If you send me a presentation deck a reasonable amount of time before a meeting, I will read it before the meeting and will have my questions at the ready. If I haven’t read the deck, I will tell you.
If a meeting completes its intended purpose before it’s scheduled to end, let’s give the time back to everyone. If it’s clear the intended goal won’t be achieved in the allotted time, let’s stop the meeting before time is up and determine how to finish the meeting later.
Nuance and Errata
I am an introvert and that means that prolonged exposure to humans is exhausting for me. Weird, huh? Meetings with three of us are perfect, three to eight are ok, and more than eight you will find that I am strangely quiet. Do not confuse my quiet with lack of engagement.
When the 1:1 feels over, and there is remaining time I always have a couple of meaty topics to discuss. This is brainstorming, and the issues are usually front-of-mind hard topics that I am processing. It might feel like we’re shooting the shit, but we’re doing real work.
When I ask you to do something that feels poorly defined you should ask me for both clarification and a call on importance. I might still be brainstorming.
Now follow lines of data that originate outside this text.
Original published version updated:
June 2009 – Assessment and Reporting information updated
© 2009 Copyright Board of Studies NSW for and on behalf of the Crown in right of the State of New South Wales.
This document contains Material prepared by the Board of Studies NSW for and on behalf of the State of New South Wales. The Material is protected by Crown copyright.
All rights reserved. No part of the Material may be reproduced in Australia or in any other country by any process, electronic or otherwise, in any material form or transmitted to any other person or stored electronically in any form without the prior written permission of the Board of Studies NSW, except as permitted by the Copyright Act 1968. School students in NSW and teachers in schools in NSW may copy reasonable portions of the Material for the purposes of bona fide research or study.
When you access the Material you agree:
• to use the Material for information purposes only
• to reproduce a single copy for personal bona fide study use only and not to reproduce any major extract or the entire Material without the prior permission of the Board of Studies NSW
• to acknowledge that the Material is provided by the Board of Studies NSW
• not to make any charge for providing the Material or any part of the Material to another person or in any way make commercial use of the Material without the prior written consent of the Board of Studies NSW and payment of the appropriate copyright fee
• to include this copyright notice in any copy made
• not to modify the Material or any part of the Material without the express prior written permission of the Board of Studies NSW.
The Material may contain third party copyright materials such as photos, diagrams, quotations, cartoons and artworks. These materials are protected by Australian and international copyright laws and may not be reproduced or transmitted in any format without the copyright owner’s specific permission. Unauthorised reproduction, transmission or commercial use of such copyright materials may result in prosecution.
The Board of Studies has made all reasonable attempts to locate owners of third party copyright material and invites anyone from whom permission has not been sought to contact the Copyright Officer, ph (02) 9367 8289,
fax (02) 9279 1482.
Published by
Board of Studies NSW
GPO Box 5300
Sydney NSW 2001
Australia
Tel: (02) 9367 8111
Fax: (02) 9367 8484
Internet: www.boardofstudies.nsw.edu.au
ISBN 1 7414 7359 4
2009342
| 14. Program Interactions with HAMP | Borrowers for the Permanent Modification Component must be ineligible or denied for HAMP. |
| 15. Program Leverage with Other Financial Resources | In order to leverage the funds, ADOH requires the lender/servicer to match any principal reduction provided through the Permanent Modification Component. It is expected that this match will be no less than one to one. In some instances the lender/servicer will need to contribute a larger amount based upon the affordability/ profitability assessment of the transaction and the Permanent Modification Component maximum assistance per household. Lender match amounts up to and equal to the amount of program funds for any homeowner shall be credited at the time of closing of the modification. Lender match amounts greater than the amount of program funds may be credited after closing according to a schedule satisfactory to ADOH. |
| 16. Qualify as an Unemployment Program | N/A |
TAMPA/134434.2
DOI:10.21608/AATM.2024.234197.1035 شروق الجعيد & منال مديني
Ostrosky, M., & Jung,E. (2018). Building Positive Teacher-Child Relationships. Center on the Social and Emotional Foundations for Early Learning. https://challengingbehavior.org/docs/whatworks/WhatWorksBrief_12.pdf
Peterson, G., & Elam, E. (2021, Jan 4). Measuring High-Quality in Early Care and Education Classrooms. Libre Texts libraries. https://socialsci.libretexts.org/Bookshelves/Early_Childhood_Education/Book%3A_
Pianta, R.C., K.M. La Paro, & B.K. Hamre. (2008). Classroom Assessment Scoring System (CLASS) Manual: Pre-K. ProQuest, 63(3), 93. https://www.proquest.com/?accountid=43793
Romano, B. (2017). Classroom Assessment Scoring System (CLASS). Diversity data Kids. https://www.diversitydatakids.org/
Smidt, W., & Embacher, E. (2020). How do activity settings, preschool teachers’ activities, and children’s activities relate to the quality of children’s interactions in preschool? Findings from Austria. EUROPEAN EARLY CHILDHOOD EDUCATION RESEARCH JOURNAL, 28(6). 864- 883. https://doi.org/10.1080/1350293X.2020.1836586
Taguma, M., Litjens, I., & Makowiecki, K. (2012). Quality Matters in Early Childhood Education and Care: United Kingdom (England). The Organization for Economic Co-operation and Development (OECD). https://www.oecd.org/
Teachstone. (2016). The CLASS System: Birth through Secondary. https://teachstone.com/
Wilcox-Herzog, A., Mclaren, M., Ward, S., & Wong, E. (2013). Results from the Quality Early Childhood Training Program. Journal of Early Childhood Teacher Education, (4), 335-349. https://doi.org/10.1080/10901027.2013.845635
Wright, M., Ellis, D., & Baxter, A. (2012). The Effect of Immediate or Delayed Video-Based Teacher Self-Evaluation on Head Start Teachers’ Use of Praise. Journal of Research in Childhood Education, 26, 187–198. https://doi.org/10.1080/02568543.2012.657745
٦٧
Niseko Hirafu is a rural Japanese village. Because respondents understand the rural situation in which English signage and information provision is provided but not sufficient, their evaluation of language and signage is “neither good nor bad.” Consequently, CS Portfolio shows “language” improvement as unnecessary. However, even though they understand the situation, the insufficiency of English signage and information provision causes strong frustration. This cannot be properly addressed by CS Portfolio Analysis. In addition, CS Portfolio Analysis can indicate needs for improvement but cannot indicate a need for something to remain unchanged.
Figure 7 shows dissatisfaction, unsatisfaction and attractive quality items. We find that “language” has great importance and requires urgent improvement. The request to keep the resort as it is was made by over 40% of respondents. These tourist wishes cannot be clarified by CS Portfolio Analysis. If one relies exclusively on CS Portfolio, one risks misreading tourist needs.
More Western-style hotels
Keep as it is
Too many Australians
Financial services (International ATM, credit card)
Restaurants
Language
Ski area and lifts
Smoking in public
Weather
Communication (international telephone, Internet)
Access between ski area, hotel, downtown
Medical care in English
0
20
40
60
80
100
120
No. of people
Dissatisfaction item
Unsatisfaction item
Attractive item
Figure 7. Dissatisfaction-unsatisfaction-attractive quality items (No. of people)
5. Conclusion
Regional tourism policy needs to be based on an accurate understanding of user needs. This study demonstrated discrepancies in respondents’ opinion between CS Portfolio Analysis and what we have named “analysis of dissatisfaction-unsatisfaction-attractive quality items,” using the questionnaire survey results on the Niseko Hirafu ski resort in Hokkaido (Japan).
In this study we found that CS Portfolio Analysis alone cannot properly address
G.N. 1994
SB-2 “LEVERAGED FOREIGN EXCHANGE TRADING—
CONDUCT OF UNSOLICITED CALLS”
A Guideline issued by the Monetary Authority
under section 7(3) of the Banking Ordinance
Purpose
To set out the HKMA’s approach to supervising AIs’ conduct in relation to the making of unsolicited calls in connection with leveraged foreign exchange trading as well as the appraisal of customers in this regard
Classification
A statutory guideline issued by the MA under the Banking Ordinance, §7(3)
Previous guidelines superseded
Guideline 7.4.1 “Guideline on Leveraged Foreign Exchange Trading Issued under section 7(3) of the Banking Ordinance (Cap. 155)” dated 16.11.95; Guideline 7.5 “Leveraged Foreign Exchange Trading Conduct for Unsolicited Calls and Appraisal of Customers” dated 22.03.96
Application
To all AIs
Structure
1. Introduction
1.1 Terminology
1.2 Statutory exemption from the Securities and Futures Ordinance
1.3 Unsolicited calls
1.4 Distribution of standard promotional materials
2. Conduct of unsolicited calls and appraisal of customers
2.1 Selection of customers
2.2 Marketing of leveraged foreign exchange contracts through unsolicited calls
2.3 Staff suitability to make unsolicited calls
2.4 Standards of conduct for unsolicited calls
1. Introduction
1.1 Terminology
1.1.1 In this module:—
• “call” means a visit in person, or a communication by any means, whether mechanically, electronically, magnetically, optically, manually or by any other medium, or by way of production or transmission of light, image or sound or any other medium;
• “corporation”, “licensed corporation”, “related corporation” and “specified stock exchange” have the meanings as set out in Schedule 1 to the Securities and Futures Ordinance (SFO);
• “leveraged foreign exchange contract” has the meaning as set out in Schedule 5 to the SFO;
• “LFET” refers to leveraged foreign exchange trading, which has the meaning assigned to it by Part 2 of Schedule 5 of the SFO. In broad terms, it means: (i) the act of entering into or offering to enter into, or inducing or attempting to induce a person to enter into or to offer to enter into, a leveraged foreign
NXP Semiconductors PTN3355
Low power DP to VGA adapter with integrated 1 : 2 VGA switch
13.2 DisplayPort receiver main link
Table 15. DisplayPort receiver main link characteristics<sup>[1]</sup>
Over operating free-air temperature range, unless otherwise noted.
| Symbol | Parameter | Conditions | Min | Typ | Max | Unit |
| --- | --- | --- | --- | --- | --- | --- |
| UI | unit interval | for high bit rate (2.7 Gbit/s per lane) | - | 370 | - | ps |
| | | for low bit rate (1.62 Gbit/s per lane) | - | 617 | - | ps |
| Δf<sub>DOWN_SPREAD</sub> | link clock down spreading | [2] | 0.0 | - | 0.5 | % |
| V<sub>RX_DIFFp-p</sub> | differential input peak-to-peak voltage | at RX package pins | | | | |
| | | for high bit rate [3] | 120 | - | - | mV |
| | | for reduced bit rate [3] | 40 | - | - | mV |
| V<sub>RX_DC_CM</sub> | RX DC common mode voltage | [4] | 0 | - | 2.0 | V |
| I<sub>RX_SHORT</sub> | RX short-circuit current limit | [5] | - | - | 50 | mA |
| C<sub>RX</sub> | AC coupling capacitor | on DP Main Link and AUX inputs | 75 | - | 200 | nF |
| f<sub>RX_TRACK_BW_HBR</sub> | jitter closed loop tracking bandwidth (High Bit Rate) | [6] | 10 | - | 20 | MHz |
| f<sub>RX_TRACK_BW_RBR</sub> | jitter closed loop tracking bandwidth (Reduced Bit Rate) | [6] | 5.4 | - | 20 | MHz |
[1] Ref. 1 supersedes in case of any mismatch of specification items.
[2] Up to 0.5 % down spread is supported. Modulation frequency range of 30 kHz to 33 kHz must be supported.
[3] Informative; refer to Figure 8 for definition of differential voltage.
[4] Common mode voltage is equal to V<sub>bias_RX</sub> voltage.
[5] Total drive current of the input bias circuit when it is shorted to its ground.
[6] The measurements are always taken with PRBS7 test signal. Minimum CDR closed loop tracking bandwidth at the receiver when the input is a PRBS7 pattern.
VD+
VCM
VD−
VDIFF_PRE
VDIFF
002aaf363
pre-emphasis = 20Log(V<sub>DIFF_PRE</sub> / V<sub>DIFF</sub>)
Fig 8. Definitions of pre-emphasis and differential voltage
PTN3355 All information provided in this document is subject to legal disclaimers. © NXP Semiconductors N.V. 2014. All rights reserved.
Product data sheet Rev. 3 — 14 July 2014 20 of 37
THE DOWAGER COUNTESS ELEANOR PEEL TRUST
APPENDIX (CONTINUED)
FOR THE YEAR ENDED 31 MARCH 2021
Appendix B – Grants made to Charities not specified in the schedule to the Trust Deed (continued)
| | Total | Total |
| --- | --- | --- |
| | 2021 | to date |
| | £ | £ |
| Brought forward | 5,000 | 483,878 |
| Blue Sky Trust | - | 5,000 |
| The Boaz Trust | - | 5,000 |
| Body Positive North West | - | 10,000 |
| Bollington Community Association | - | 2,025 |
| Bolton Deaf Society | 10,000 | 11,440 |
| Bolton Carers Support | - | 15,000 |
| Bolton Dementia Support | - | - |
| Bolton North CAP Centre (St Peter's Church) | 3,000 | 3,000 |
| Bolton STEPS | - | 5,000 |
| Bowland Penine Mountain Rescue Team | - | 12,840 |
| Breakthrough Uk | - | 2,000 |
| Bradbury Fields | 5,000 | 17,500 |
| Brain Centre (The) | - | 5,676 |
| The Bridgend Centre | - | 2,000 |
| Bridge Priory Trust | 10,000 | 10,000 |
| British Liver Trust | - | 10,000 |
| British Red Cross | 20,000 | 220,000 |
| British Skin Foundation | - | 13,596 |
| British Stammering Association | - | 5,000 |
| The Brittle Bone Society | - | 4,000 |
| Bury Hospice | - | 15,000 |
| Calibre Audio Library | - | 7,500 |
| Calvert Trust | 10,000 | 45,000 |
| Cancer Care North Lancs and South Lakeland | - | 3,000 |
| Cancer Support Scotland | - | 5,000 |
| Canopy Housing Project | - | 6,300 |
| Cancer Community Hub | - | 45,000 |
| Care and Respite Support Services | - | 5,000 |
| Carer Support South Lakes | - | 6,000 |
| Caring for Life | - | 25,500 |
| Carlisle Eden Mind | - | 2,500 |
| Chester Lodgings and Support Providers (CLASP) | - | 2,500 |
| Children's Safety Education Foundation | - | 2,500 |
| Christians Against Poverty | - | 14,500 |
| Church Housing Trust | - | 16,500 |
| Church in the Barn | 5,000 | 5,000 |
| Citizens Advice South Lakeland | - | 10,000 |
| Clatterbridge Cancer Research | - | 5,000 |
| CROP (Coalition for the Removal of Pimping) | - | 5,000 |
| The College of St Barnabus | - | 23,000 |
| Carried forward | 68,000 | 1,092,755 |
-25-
These questions can save everyone a lot of time.
Ask assertive versus tell assertive. When you need to ask me to do something, ask me. I respond incredibly well to ask assertiveness (“Rands, can you help with X?”). I respond poorly to being told what to do (“Rands, do X.”) I have been this way since I was a kid and I probably need therapy.
I can be hyperbolic but it’s almost always because I am excited about the topic. I also swear sometimes. Sorry.
If I am on my phone during a meeting for more than 30 seconds, say something. My attention wanders.
Humans stating opinions as facts are a trigger for me.
Humans who gossip are a trigger for me.
I am not writing about you. I’ve been writing a blog for a long time and continue to write. While the topics might spring from recent events, the humans involved in the writing are always made up. I am not writing about you. I write all the time.
This document is a living breathing thing and likely incomplete. I will update it frequently and would appreciate your feedback.
- Speculation: there is an idea in this document that you’d like your manager to do. Thesis: Just because I have a practice or a belief doesn’t mean it’s the right practice or belief for your manager. Suggestion: Ask your manager if they think my practice or belief is a good idea and see what happens.